AA Edit | A slap on communal harmony

The religion of a student who underperforms needs no mention in the classroom.

Update: 2023-08-27 18:35 GMT
The teacher, Tripta Tyagi, was booked on the complaint of the boy's family under IPC sections 323 (punishment for voluntarily causing hurt) and 504 (intentional insult with intent to provoke breach of the peace) -- both non-cognisable offences. (ANI Photo)

A teacher in Uttar Pradesh making the classmates of an eight-year boy slap him repeatedly for not doing homework and her pejorative references to his religion are a reflection of unaddressed social evils that continue to persist in Indian villages and the seeping spread of religious hatred which has the potential to undo India’s status as a democratic republic.

The police have booked the teacher for causing physical and mental hurt after the National Commission for Protection of Children’s Rights directed police and revenue officials to take action against her and also launch an investigation against the school. It must be remembered that the father of the child had first said that he would not lodge a complaint against the teacher, indicating his total distrust in government machinery. It is only after social and political organisations took up the matter that he lodged the FIR.

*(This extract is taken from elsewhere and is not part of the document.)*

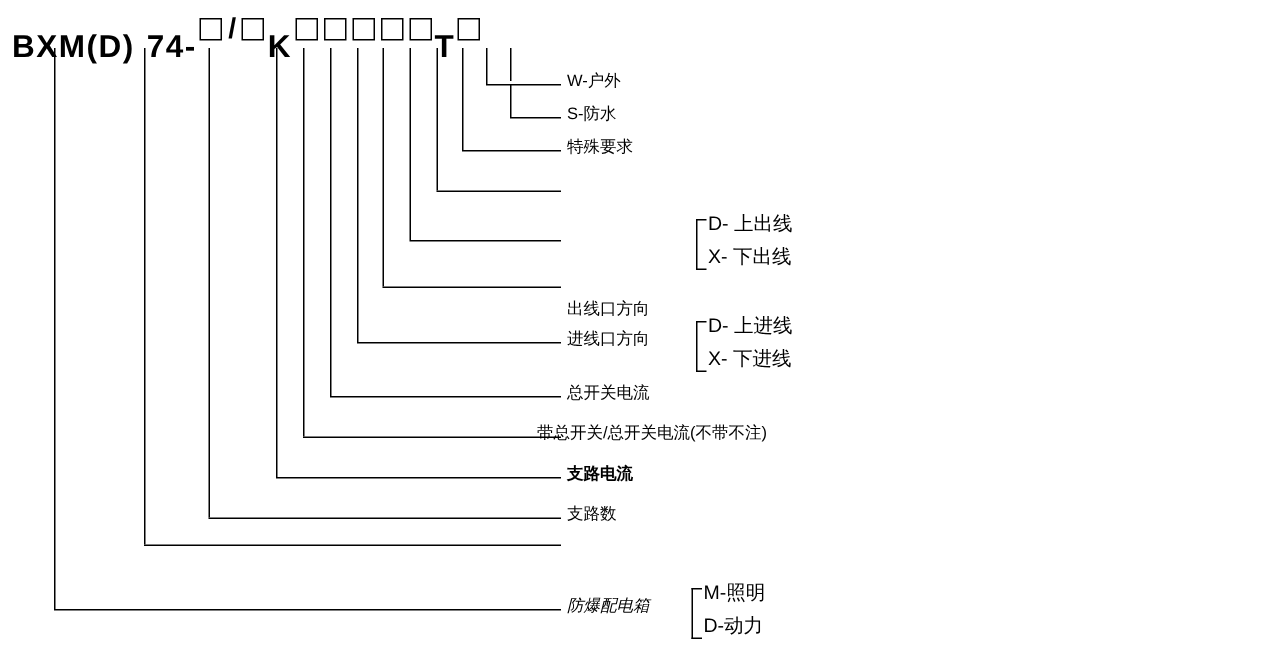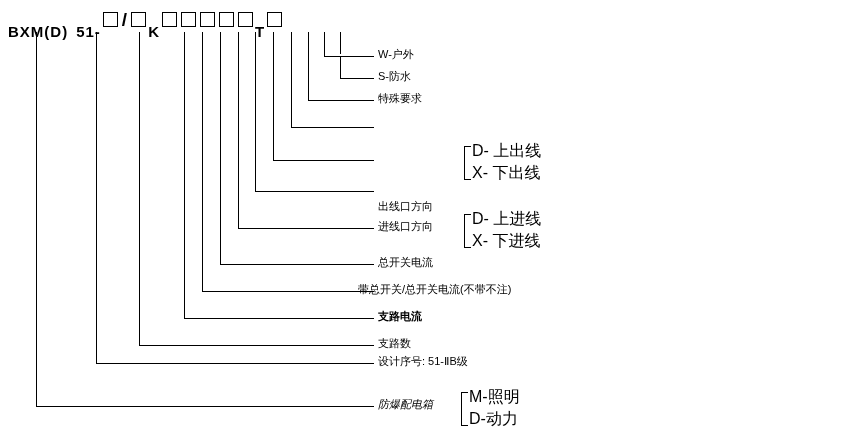"BXM(D)" .code-text { font-size: 15px -> 21px }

The teacher remaining unapologetic about her crude and inhuman method of teaching is, meanwhile, a pointer towards the scant attention we pay to our education system when we are supposed to invest in its qualitative and quantitative improvement. We had, decades ago, set a target of earmarking six per cent of the GDP for education but the highest allocation as per the finance minister was made only this year at 4.5 per cent.

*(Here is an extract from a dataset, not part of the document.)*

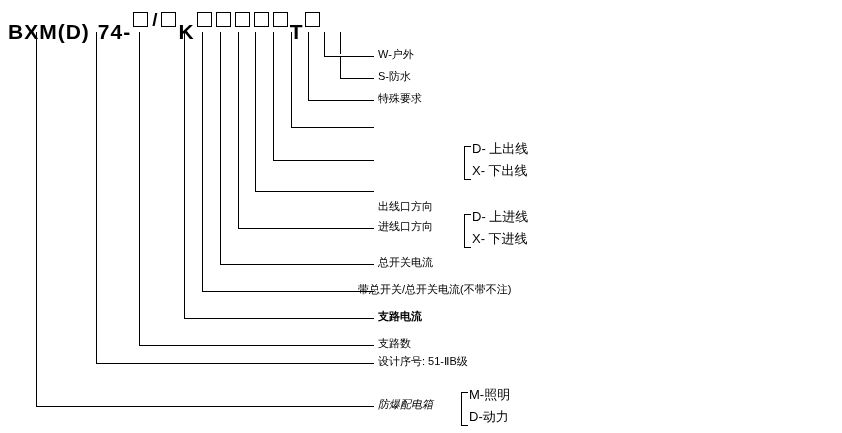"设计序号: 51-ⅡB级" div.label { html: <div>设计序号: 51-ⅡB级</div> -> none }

The religion of a student who underperforms needs no mention in the classroom. A teacher making a reference to it is knowingly or unknowingly a tool in the hands of those who want to divide this nation. That teacher’s mindset is a blot on what India has stood for through the ages and it undermines the standing of a nation that aspires to be a global leader. This is an issue we must address on the ground at a time we have set our sights beyond the moon in outer space.